Seven works of art failed to sell at all and several sold for less than their pre-auction estimates.

Detail from the 1865 oil that was the high seller, going for $672,500, including fees. Seven works did not sell, and 17 have yet to be offered.
Detail from the 1865 oil that was the high seller, going for $672,500, including fees. Seven works did not sell, and 17 have yet to be offered.Read moreLa Salle Univ. Art Museum via AP

In a series of three auctions conducted Wednesday and Thursday by Christie's in New York, 22 artworks formerly belonging to the La Salle University Art Museum were sold for a total of $2.4 million, a shade above the low estimate put on the works by Christie's.

The sales prices include Christie's fees, however, with actual sales prices sometimes far lower.

Seven works failed to sell at all.

Christie's did not immediately respond to inquiries about the identity of the buyers.

The work that fetched the highest amount was Jean‐Auguste‐Dominique Ingres' 1865 oil, Virgil Reading the Aeneid Before Augustus, which sold for $672,500, including the Christie's fees. The hammer price was reportedly $550,000 — well below the $600,000 pre-auction low estimate.

In December, La Salle's administration and board of trustees approved the de-accessioning of 46 works of art from the museum collection. The works were removed from museum walls, where most of them were hanging, and shipped off to New York amid much disgruntlement among La Salle students, faculty, and alumni.

The negative feelings stirred up by the sales, which administrators have insisted will bolster teaching and capital projects central to the school's strategic plan, continue to disturb the campus.

Student Paul Fitzpatrick, cofounder of the Friends of the La Salle Art Museum, which opposes the auctions, said his group was not so much resigned to losing the art as feeling powerless and frustrated.

"Rather than working with their community, consulting them, or treating them as peers, the university has acted unilaterally to make what is both an unethical decision and a bad business move," Fitzpatrick wrote in an email. "Speaking for the Friends of the La Salle Art Museum, we have tried to channel the community's frustrations and real concerns in a way that is productive and constructive. However, the administration chose instead to stonewall itself from the community."

La Salle officials did not immediately respond to requests for comment.

Cornelia Tsakiridou, professor of philosophy at La Salle, said the controversy over the sale may have awakened the school's faculty.

She cited a now-active and growing chapter of the American Association of University Professors as evidence.
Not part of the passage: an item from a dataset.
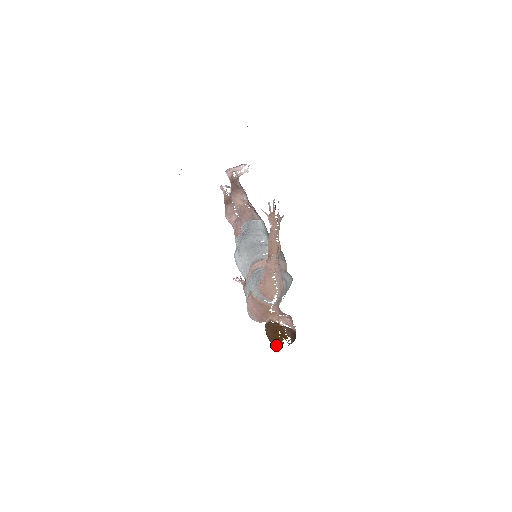
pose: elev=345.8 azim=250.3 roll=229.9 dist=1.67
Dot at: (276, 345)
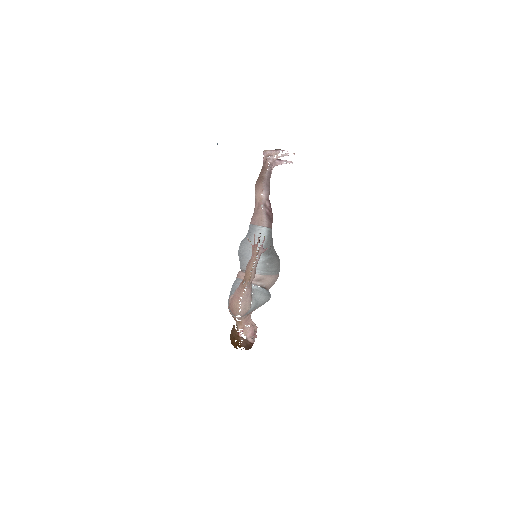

"I think this is the result of the art sale and the administration's lack of consultation with the faculty in this and other decisions," Tsakiridou said. "There is also concern that faculty are increasingly sidelined in decisions that affect pedagogy, mission, and free speech."

There is no firm word on the fate of future art sales. Christie's has yet to schedule auctions for the remaining 17 works it holds.